Business

Starbucks chairman Howard Schultz stepping down

Starbucks Corp. says Howard Schultz is stepping down as executive chairman later this month of the coffee chain he joined more than 30 years ago.

Starbucks says Myron E. 'Mike' Ullman will be the new chairman of the board

Schultz oversaw the transformation of Starbucks into a global chain with more than 28,000 locations. (Elaine Thompson/Associated Press)

Starbucks Corp. says Howard Schultz is stepping down as executive chairman this month of the coffee chain he joined more than 30 years ago.

Schultz, who oversaw the transformation of Starbucks into a global chain with more than 28,000 locations, had left the CEO job at the company last year to focus on innovation and social impact projects.
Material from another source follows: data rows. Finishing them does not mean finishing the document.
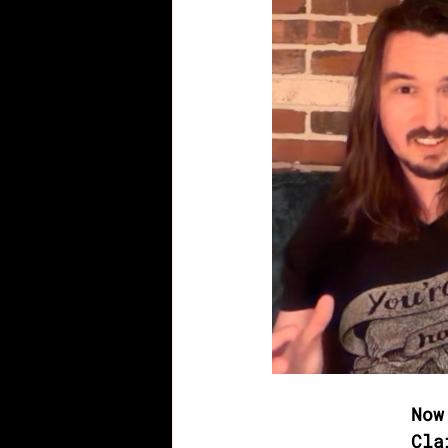
Now
Cla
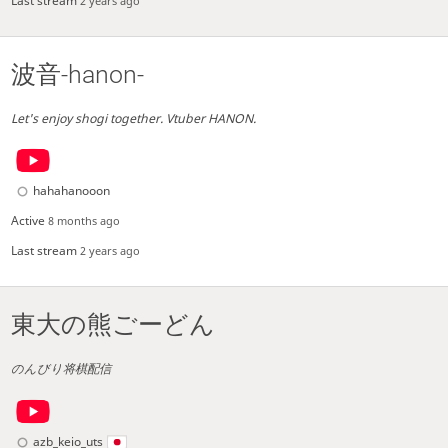
Last stream
2 years ago
波音-hanon-
Let's enjoy shogi together. Vtuber HANON.
hahahanooon
Active
8 months ago
Last stream
2 years ago
東大の熊ごーどん
のんびり将棋配信
azb_keio_uts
The Seattle-based chain says Schultz will take the title of chairman emeritus as of June 26, and is writing a book about Starbucks' social impact efforts.

Schultz had often aligned himself and Starbucks with social issues like race and jobs for underprivileged youth — even when those efforts fell flat, like the "Race Together" campaign that encourage workers to talk about race with customers.
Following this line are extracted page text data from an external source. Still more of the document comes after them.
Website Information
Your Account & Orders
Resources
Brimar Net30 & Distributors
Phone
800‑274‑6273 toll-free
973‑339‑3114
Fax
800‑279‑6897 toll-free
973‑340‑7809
More recently, as the company tried to restore its reputation after the arrest of two black men at a coffee shop in Philadelphia, Schultz said he didn't want people to feel "less than" if they were refused bathroom access.
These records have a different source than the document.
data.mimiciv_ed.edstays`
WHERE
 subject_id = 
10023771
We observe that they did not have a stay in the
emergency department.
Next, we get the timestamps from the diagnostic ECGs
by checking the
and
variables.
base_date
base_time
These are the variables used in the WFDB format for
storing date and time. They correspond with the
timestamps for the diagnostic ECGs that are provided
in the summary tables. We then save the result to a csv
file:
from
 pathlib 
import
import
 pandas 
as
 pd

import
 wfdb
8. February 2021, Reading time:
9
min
Last week, the company closed its U.S. stores for several hours for bias awareness training, one of the measures it promised after the men in Philadelphia were arrested as they waited for an associate but hadn't bought anything.

Schultz, who had returned as the company's CEO in 2008, was credited with turning around Starbucks' fortunes. He oversaw the expansion of the chain's food and beverage menu and the growth of its popular loyalty program and mobile app.

Starbucks said Myron E. "Mike" Ullman would be the new chairman of the board upon Schultz's retirement.

Schultz, 64, had endorsed Democratic presidential nominee Hillary Clinton before the last presidential election and had sometimes deflected questions about whether he would run for office.

"I'll be thinking about a range of options for myself, from philanthropy to public service, but I'm a long way from knowing what the future holds," he said in a letter to employees.

Speculation has swirled for years that Schultz might run for president. While not addressing the question directly, he told The New York Times on Monday that "for some time now, I have been deeply concerned about our country — the growing division at home and our standing in the world."